··· Stored data ···

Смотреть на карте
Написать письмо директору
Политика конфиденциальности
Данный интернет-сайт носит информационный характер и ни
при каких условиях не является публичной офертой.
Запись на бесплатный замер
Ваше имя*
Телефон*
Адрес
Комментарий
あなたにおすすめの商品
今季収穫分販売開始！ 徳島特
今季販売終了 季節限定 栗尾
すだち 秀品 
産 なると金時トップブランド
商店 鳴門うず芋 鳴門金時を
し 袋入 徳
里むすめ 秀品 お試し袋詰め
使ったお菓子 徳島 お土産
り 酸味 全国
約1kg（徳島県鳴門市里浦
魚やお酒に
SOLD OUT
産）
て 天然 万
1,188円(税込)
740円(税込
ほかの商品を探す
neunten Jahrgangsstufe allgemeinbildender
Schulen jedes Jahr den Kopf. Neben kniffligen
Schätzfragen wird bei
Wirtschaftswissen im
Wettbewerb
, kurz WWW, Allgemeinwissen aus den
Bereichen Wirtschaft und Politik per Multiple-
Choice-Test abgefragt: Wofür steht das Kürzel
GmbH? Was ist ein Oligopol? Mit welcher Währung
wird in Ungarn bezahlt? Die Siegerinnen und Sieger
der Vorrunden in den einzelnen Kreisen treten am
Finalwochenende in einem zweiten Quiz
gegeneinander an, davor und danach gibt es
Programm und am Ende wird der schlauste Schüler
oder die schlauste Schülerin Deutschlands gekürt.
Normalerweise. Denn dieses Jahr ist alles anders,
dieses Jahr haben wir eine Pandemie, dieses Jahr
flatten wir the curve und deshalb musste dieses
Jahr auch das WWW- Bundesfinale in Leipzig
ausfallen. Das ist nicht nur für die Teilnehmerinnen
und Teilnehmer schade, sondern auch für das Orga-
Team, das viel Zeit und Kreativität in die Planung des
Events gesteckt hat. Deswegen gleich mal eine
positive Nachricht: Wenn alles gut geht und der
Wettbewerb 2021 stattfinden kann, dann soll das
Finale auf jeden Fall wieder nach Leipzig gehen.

···

### Exercise
Please reproduce every line of the material word for word.

### The completed task
Смотреть на карте
Написать письмо директору
Политика конфиденциальности
Данный интернет-сайт носит информационный характер и ни
при каких условиях не является публичной офертой.
Запись на бесплатный замер
Ваше имя*
Телефон*
Адрес
Комментарий
あなたにおすすめの商品
今季収穫分販売開始！ 徳島特
今季販売終了 季節限定 栗尾
すだち 秀品 
産 なると金時トップブランド
商店 鳴門うず芋 鳴門金時を
し 袋入 徳
里むすめ 秀品 お試し袋詰め
使ったお菓子 徳島 お土産
り 酸味 全国
約1kg（徳島県鳴門市里浦
魚やお酒に
SOLD OUT
産）
て 天然 万
1,188円(税込)
740円(税込
ほかの商品を探す
neunten Jahrgangsstufe allgemeinbildender
Schulen jedes Jahr den Kopf. Neben kniffligen
Schätzfragen wird bei
Wirtschaftswissen im
Wettbewerb
, kurz WWW, Allgemeinwissen aus den
Bereichen Wirtschaft und Politik per Multiple-
Choice-Test abgefragt: Wofür steht das Kürzel
GmbH? Was ist ein Oligopol? Mit welcher Währung
wird in Ungarn bezahlt? Die Siegerinnen und Sieger
der Vorrunden in den einzelnen Kreisen treten am
Finalwochenende in einem zweiten Quiz
gegeneinander an, davor und danach gibt es
Programm und am Ende wird der schlauste Schüler
oder die schlauste Schülerin Deutschlands gekürt.
Normalerweise. Denn dieses Jahr ist alles anders,
dieses Jahr haben wir eine Pandemie, dieses Jahr
flatten wir the curve und deshalb musste dieses
Jahr auch das WWW- Bundesfinale in Leipzig
ausfallen. Das ist nicht nur für die Teilnehmerinnen
und Teilnehmer schade, sondern auch für das Orga-
Team, das viel Zeit und Kreativität in die Planung des
Events gesteckt hat. Deswegen gleich mal eine
positive Nachricht: Wenn alles gut geht und der
Wettbewerb 2021 stattfinden kann, dann soll das
Finale auf jeden Fall wieder nach Leipzig gehen.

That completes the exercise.